--- Start Provided text ---

With a clickbaity title like that, I knew this would be Veritisium before I clicked it. And now, having verified that it is, I share this information with you.
One thing about Veritasium is that they do get things wrong. They did one on electric circuits where if you had a circuit that was miles long with the energy source sitting right next to you, you would get current as soon as you turned on the electrical circuit because 'electricity doesnt follow the wire' or something along those lines.
This has been disproven by people doing experiments
Can you share the experiments that disprove it? The one video I saw proved it.

--- End Provided text ---
--- Start Information given ---

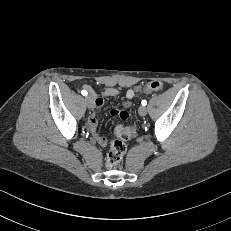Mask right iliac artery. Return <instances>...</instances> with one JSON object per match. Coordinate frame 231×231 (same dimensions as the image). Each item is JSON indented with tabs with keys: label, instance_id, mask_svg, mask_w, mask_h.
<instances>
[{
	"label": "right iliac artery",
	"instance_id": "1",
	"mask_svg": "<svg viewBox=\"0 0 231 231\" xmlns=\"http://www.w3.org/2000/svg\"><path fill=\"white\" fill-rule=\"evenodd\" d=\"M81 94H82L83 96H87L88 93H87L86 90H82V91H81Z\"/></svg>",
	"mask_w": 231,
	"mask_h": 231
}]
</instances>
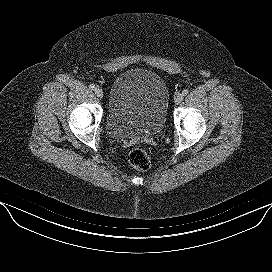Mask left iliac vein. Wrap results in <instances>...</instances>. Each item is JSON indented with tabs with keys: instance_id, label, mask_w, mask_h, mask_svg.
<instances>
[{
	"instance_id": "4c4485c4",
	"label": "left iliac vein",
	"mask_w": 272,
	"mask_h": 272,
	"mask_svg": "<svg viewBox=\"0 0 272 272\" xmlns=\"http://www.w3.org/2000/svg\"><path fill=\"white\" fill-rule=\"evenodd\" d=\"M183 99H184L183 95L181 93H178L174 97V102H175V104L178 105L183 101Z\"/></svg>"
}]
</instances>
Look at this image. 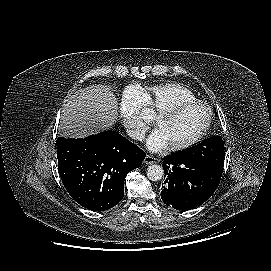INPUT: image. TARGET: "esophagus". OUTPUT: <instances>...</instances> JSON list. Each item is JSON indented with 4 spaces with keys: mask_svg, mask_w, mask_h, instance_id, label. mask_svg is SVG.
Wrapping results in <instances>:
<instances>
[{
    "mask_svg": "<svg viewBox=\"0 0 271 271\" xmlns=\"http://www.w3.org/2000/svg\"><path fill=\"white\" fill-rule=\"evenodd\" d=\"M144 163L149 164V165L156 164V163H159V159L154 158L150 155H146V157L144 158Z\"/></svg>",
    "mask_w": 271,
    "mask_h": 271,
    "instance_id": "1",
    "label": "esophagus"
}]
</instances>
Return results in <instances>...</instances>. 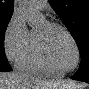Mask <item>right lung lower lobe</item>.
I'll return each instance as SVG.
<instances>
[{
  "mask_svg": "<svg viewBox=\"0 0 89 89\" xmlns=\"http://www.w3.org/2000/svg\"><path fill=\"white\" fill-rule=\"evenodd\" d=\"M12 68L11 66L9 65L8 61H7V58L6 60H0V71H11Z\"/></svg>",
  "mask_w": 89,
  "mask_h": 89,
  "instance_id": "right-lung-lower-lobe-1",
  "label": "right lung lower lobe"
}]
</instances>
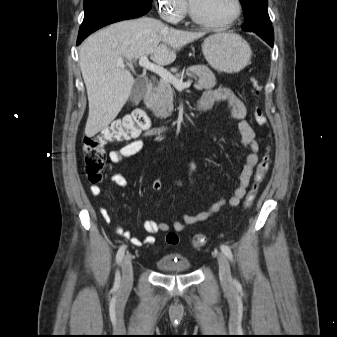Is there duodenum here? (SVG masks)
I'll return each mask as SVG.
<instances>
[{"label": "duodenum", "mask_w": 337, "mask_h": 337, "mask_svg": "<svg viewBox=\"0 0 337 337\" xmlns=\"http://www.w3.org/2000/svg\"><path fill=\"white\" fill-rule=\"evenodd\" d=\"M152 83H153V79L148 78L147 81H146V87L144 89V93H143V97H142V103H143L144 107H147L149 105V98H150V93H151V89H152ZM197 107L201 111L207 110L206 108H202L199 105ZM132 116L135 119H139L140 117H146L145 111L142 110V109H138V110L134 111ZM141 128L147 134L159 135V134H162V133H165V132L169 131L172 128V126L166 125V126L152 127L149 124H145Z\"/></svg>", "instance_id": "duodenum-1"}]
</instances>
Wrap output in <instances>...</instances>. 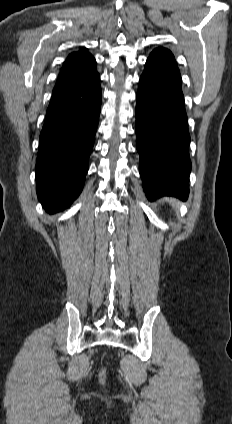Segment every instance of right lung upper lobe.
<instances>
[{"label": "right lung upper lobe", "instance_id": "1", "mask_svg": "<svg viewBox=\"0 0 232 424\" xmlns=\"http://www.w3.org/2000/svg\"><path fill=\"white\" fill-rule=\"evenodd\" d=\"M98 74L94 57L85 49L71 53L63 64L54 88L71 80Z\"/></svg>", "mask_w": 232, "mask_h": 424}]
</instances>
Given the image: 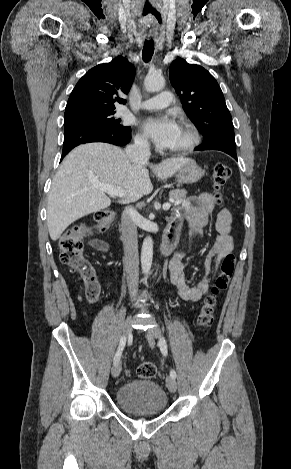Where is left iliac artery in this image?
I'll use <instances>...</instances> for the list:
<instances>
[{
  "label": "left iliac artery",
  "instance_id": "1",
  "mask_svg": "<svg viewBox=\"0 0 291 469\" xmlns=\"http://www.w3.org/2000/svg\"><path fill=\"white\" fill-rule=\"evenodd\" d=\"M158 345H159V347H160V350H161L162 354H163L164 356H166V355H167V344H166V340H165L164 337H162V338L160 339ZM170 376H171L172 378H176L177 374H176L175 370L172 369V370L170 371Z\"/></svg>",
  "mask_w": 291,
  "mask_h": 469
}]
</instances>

--- End Information given ---
--- Start Information given ---

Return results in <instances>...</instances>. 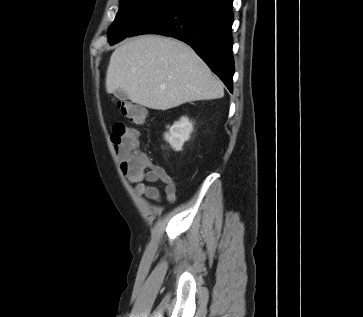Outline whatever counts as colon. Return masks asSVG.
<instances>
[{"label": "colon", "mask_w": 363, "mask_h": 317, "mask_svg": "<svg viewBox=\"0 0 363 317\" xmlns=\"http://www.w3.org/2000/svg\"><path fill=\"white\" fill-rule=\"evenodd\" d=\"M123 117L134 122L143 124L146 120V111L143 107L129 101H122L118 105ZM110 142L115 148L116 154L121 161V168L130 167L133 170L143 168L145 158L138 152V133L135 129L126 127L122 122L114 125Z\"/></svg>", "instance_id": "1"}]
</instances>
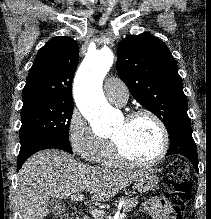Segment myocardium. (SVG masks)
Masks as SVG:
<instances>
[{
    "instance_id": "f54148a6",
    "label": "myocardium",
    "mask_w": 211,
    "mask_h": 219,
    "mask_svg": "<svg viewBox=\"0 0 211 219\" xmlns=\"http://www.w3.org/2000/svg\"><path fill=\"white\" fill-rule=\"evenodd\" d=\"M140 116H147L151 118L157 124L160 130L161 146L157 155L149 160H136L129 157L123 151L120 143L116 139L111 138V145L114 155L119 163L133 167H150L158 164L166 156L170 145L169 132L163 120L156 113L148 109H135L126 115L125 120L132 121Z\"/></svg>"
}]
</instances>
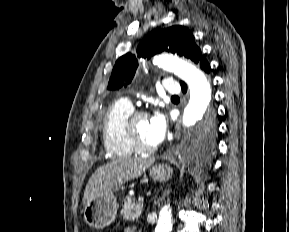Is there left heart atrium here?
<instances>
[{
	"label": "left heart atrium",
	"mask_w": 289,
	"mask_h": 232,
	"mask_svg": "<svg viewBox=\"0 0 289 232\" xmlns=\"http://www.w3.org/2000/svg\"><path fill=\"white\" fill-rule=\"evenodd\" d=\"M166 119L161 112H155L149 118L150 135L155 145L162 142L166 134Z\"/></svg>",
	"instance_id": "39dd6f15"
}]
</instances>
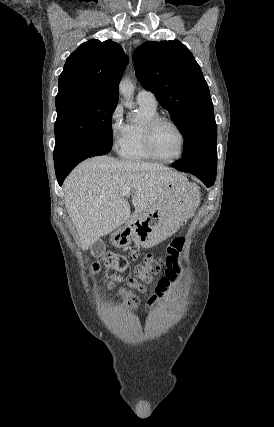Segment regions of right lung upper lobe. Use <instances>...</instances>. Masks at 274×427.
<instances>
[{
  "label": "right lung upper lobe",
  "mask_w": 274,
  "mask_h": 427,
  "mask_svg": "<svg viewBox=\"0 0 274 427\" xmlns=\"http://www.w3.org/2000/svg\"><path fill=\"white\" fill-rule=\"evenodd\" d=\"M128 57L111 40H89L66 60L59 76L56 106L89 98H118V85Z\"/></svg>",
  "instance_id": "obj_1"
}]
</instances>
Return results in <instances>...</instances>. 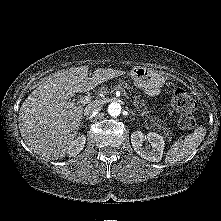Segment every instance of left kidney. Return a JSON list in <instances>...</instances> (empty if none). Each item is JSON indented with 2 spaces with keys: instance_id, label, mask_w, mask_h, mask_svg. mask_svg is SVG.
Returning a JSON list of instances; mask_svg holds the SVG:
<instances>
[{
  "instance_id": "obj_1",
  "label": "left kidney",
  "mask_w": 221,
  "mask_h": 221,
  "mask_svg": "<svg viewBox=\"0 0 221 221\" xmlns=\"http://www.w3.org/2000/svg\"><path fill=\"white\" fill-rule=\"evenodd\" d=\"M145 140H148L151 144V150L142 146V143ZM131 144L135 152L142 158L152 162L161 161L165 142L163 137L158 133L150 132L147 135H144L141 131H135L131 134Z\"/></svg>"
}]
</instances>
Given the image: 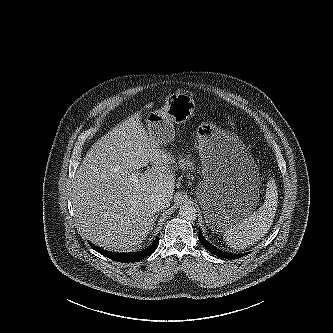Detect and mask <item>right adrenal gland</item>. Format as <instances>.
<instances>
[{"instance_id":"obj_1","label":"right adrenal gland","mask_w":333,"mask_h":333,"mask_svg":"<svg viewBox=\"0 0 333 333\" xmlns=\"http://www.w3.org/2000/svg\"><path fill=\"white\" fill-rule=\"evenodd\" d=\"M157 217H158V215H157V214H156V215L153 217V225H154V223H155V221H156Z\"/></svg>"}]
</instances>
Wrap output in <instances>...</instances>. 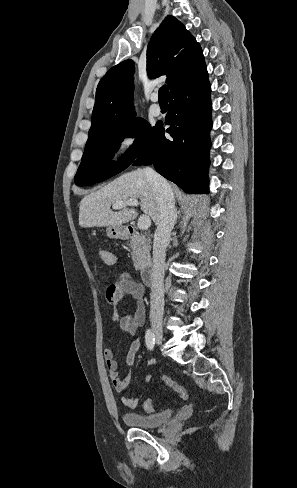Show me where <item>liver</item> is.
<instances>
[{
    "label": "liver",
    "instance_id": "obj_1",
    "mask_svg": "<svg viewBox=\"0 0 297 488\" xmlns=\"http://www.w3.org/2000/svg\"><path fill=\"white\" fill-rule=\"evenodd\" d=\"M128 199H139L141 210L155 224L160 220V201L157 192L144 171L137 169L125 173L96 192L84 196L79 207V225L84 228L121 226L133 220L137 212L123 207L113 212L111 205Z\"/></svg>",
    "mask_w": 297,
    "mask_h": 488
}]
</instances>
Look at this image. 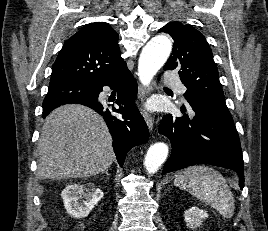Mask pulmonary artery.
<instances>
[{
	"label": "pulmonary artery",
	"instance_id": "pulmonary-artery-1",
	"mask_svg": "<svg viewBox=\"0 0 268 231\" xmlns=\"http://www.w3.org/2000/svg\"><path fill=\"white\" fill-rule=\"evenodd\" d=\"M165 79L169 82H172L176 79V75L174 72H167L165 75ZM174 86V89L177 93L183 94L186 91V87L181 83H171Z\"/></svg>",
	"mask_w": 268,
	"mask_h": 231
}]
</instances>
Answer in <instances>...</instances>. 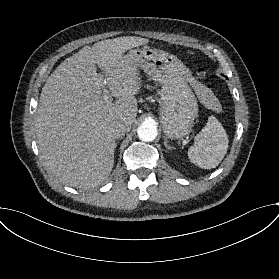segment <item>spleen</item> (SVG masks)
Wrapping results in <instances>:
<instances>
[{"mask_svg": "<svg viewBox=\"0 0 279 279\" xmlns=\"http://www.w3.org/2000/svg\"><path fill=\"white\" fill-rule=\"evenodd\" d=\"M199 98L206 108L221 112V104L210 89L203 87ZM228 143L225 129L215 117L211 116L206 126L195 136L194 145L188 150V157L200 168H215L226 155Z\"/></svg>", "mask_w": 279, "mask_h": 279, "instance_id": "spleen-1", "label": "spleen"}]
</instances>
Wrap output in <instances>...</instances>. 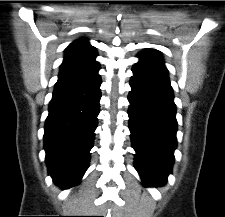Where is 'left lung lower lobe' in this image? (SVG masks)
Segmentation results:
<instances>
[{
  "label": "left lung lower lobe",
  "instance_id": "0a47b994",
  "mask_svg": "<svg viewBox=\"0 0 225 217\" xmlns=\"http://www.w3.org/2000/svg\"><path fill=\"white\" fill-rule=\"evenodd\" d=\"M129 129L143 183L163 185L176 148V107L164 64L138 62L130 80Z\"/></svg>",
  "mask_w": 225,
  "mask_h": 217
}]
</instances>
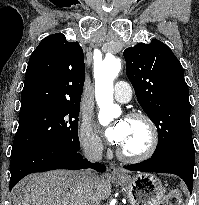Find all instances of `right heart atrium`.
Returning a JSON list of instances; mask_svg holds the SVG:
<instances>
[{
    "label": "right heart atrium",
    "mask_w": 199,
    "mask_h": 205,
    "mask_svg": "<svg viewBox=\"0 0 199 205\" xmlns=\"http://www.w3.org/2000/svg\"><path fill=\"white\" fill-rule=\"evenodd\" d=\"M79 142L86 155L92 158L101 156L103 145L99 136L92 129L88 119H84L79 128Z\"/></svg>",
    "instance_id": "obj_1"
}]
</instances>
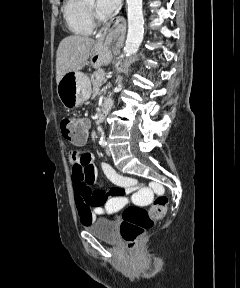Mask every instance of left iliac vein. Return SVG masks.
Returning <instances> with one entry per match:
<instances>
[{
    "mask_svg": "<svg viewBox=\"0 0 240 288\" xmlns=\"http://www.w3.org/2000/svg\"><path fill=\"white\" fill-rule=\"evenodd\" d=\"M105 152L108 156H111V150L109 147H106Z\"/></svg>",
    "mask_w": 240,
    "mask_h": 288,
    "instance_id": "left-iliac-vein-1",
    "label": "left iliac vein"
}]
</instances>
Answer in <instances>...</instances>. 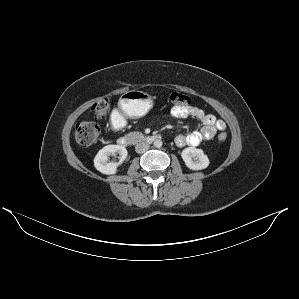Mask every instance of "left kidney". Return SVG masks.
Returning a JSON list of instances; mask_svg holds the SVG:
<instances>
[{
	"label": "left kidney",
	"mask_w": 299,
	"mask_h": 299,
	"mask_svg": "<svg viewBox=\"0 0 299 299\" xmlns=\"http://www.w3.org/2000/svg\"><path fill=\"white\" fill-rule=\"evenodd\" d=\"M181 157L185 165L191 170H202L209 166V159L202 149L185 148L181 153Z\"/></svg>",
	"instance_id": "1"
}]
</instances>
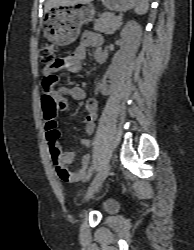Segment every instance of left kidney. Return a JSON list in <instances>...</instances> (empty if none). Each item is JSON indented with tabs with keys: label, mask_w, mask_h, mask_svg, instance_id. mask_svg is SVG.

--- End Information given ---
--- Start Information given ---

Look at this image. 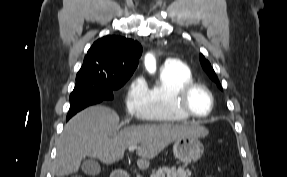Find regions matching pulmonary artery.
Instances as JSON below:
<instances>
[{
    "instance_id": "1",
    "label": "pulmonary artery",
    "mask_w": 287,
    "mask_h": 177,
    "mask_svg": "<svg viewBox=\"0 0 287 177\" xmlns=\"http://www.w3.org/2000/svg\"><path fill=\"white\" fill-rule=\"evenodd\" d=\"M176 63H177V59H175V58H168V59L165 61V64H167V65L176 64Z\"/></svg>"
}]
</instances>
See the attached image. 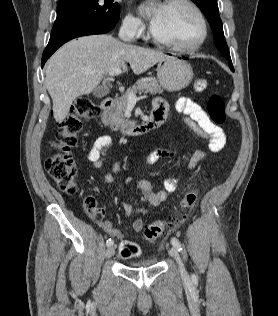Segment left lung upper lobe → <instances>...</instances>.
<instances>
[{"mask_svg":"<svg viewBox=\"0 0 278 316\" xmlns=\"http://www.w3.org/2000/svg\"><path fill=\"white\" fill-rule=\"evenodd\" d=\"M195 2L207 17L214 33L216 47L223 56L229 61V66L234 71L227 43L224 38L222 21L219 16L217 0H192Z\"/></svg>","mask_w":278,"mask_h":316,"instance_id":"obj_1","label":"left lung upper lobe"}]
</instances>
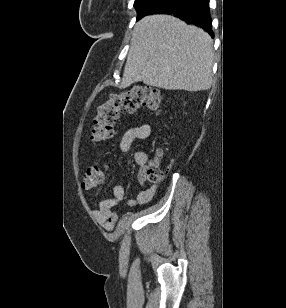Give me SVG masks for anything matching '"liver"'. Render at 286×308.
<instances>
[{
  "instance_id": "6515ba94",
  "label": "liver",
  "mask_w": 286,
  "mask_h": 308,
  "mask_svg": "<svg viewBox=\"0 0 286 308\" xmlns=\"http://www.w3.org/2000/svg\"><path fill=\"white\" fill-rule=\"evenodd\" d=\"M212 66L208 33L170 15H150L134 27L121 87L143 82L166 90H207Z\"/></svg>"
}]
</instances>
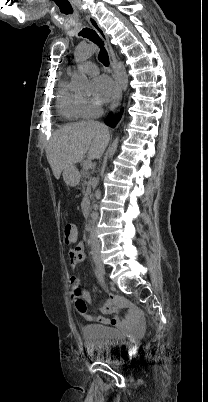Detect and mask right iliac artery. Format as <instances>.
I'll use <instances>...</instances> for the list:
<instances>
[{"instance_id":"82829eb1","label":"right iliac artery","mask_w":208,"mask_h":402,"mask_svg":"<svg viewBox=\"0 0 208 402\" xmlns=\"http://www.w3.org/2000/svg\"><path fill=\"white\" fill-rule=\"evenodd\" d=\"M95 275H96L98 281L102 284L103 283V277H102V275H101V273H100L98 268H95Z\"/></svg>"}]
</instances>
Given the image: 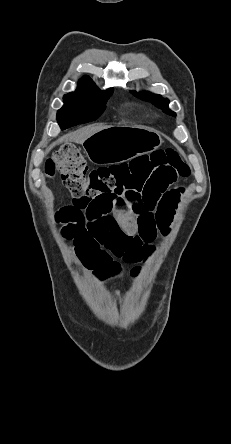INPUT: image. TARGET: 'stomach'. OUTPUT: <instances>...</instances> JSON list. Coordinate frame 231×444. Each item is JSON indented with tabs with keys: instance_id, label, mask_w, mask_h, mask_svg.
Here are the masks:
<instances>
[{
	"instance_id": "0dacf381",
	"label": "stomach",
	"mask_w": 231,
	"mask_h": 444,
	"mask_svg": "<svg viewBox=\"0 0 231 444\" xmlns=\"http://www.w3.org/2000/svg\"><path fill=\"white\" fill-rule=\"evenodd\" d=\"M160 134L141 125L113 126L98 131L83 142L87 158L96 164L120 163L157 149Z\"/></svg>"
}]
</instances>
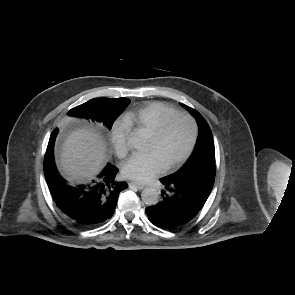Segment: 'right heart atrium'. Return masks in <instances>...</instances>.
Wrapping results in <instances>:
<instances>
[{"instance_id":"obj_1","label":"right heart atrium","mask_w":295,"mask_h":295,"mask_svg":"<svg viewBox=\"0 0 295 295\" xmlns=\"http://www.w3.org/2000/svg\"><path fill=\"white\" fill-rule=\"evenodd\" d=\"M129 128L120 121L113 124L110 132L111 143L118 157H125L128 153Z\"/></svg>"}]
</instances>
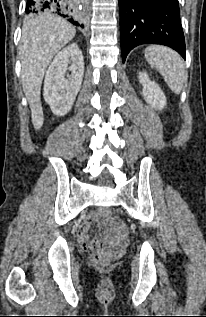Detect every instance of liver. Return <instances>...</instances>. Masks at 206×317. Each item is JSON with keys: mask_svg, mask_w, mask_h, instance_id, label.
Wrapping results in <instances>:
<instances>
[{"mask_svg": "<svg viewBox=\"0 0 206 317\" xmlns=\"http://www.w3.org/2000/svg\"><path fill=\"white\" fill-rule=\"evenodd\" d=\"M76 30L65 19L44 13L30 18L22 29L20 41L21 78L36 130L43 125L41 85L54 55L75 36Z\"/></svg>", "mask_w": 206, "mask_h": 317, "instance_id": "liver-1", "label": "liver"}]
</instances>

--- End Information given ---

State whether each statement agrees with the discussion about Veritasium: (a) the first commenter expected the video to be by Veritasium before clicking it; (b) in the circuit video described, the energy source sits miles away from the person; (c) the final commenter says the one video they saw disproved the claim. Answer yes or no for each and quote the deciding words. The records have no connection to the discussion.

(a) Yes: "I knew this would be Veritisium before I clicked it"
(b) No: "with the energy source sitting right next to you"
(c) No: "The one video I saw proved it."